Citing Anderson v. State, 252 Ga. 103 ( 312 S.E.2d 113) (1984), appellant urges that, even if the testimony was admissible to explain the officer's conduct in arresting him for possession of cocaine, it was inadmissible insofar as it placed his character for selling cocaine into evidence. "The general character of the parties and especially their conduct in other transactions are irrelevant matter unless the nature of the action involves such character and renders necessary or proper the investigation of such conduct." (Emphasis supplied.) OCGA § 24-2-2. Unlike Anderson, the officer's testimony arguably did not relate to any other irrelevant transaction, but to the immediate relevant circumstances surrounding appellant's arrest for the instant crime of possessing cocaine with intent to distribute. "Where evidence may incidentally put character in issue or be prejudicial it may be admitted if otherwise relevant. [Cits.]" Ivester v. State, supra at 336 (2).

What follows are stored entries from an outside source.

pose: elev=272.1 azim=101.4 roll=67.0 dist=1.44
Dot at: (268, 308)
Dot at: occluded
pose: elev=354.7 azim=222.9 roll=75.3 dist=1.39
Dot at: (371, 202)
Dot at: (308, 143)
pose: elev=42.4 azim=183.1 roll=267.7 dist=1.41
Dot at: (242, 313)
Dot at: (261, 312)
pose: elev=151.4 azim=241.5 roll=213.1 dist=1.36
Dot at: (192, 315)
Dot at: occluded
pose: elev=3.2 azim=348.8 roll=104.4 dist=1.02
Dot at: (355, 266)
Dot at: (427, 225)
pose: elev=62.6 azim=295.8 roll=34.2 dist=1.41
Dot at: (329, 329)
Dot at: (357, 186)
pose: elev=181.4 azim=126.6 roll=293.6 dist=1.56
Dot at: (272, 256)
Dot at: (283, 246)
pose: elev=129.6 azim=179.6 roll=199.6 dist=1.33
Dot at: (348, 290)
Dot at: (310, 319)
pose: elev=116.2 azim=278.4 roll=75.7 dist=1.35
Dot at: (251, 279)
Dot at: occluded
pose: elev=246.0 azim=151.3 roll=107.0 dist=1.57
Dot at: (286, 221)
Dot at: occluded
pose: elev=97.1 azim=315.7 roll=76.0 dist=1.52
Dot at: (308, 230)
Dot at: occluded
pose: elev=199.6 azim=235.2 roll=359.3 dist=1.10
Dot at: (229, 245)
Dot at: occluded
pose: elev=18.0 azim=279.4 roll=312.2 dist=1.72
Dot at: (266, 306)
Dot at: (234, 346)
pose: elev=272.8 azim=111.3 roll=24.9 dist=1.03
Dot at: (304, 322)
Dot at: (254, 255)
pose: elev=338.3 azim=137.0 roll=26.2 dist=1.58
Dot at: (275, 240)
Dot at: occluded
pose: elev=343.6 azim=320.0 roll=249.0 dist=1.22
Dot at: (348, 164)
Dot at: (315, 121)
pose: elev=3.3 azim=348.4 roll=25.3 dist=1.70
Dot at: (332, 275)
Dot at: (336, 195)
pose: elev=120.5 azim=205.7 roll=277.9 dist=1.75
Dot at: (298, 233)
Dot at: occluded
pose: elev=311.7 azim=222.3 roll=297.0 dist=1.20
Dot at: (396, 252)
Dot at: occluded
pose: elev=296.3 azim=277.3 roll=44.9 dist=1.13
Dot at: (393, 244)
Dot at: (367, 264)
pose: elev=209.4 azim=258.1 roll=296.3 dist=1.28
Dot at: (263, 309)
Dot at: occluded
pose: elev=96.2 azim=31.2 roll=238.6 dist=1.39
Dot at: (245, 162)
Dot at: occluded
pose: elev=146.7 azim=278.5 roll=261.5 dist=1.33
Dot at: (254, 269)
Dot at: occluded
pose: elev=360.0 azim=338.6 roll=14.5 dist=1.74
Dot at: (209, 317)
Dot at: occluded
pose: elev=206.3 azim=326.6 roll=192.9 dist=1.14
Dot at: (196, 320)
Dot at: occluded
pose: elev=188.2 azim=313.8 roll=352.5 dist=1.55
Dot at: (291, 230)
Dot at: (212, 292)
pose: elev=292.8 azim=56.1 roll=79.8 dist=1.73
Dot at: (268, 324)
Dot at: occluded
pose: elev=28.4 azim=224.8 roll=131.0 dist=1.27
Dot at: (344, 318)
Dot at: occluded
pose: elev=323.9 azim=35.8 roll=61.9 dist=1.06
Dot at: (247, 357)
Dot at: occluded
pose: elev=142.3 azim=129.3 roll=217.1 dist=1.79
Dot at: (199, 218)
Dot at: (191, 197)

However, we likewise need not decide whether, in the instant case, the officer's testimony was inadmissible under Anderson or admissible under Ivester. Even assuming that the testimony should have been excluded, its admission was nevertheless clearly harmless. Considering the amount of cocaine that was found in the plastic bag and the manner in which it was packaged, the only reasonable inference was that whoever possessed that plastic bag had been engaged in the sale of cocaine. Accordingly, the officer's hearsay testimony regarding the information which had prompted him to begin his observation of appellant is no more indicative of appellant's intent to sell cocaine than the officer's direct testimony regarding his observation of appellant's possession of the plastic bag containing 82 individual packages of cocaine. Evidence that the officer merely had been told that an otherwise unidentified individual wearing a yellow and black jacket was selling drugs at a designated location could not have contributed to the jury's conclusion that it was appellant who possessed the plastic bag containing 82 individual packages of cocaine. See Black v. State, supra at 137-138 (1).
Judgment affirmed. Pope and Johnson, JJ., concur.